Hem Skladchikova hem de Hui, Ethereum’da özellikle L2-L2 köprülemeyle ilgili parçalanma sorununu da gündeme getirdi. Skladchikova’nın belirttiği gibi:
Şu anda en büyük kör nokta L2-L2 köprüsüdür. Güvenli ve şeffaf köprüler olmadan, farklı L2’lerin birbirleriyle iyi iletişim kuramadığı izole ekosistemler yaratma riskiyle karşı karşıya kalırız. Bu, L2’lerin daha geniş Ethereum ekosisteminin bir parçası olarak çalışmadığı parçalanmış çözümlere yol açabilir. Köprülerin güvenli ve şeffaf olması gerekir, aksi takdirde ağın tamamı ciddi parçalanma riskleriyle karşı karşıya kalabilir.
Skladchikova yapısal risklere odaklanırken Hui , zincir içi varlık transferlerinin karmaşıklığının sürtünmeyi en aza indirmek için basitleştirilmesi gerektiğini savunarak kullanıcı deneyimine dikkat çekiyor.
Zincirler arası sahiplik ve varlık aktarımı öncelikle bir kullanıcı deneyimi sorunudur. Kullanıcıların etkileşimde bulundukları zincirin karmaşıklıkları hakkında düşünmelerine gerek yoktur. Süreç kesintisiz ve sezgisel olmalıdır. Kullanıcılar, temel teknik sorunlar hakkında endişelenmeden varlıkları taşıyabilmelidir.

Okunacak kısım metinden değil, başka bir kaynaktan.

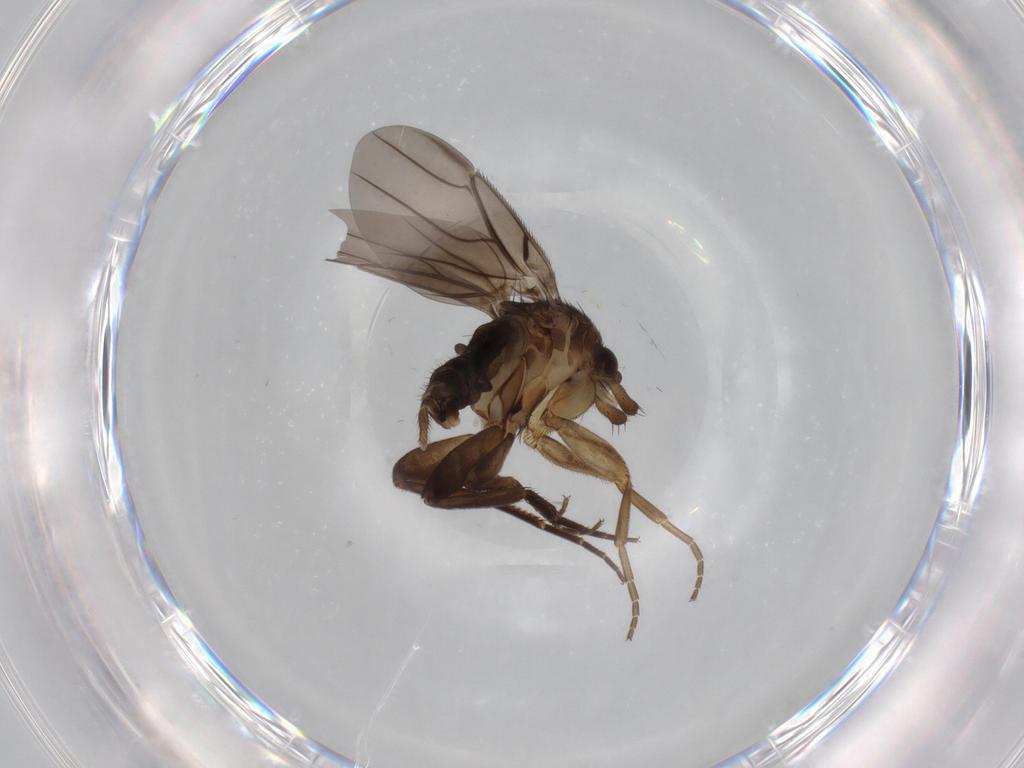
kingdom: Animalia
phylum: Arthropoda
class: Insecta
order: Diptera
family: Phoridae
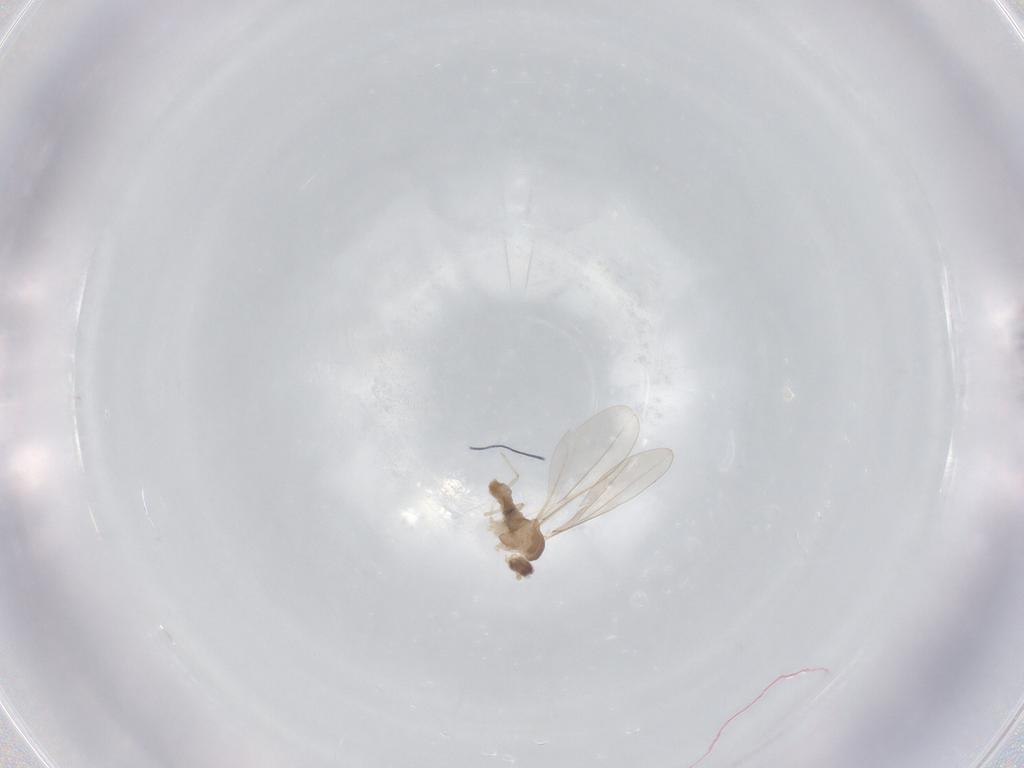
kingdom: Animalia
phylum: Arthropoda
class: Insecta
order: Diptera
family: Cecidomyiidae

Ethereum büyümeye devam ederken, her iki uzman da sosyal emilimle ilgili endişelerini dile getirdi; güç ve nüfuzun ekosistem boyunca eşit olarak dağıtılmak yerine içeriden birkaç kişinin elinde yoğunlaşması riski.
Skladchikova, “Ethereum topluluğu hala nispeten küçük ve erken ilişkiler, neyin inşa edilip tanıtılmasında büyük bir rol oynuyor” diye açıklıyor.
Ancak ekosistem olgunlaştıkça tutku üzerine inşa edilen projeler yok olacak. İnovasyon eninde sonunda kazanacaktır ancak toplumsal baskıyı önlemek için sistemin açık ve şeffaf kalmasını sağlamalıyız.
LightLink’in ekosistem lideri Huey ve Dan Enright, platformlarında sosyal benimsenmeyi önlemek için aktif olarak çalışıyor.
Karar almayı ve kaynak tahsisini denetleyecek bir DAO oluşturuyoruz. Yönetimin merkezi olmayan hale getirilmesiyle LiteLink’teki etkinin adil bir şekilde dağıtılmasını sağlıyoruz. Bu sadece kimin erken erişime sahip olacağıyla ilgili değil, herkesin katılması için fırsatlar yaratmakla da ilgili.
Enright şunu ekliyor:
Amacımız yönetişimi erişilebilir kılmaktır, böylece içeridekilerin hakimiyetinde olmaz. Bağımsız geliştiricileri güçlendirmeye ve onlara projelerini yürütmek için ihtiyaç duydukları araçları sağlamaya çalışıyoruz. Gelecek iletişimde değil, yetkinlikte olmalı.
Uzmanlar, merkeziyetsizliğin nihai hedef olmaya devam ettiği konusunda hemfikir, ancak ilerlemenin yolu uzlaşmayı, yenilikçiliği ve Ethereum’u açık, adil ve şeffaf bir ekosistem olarak sürdürme konusunda kararlı bir kararlılığı gerektiriyor.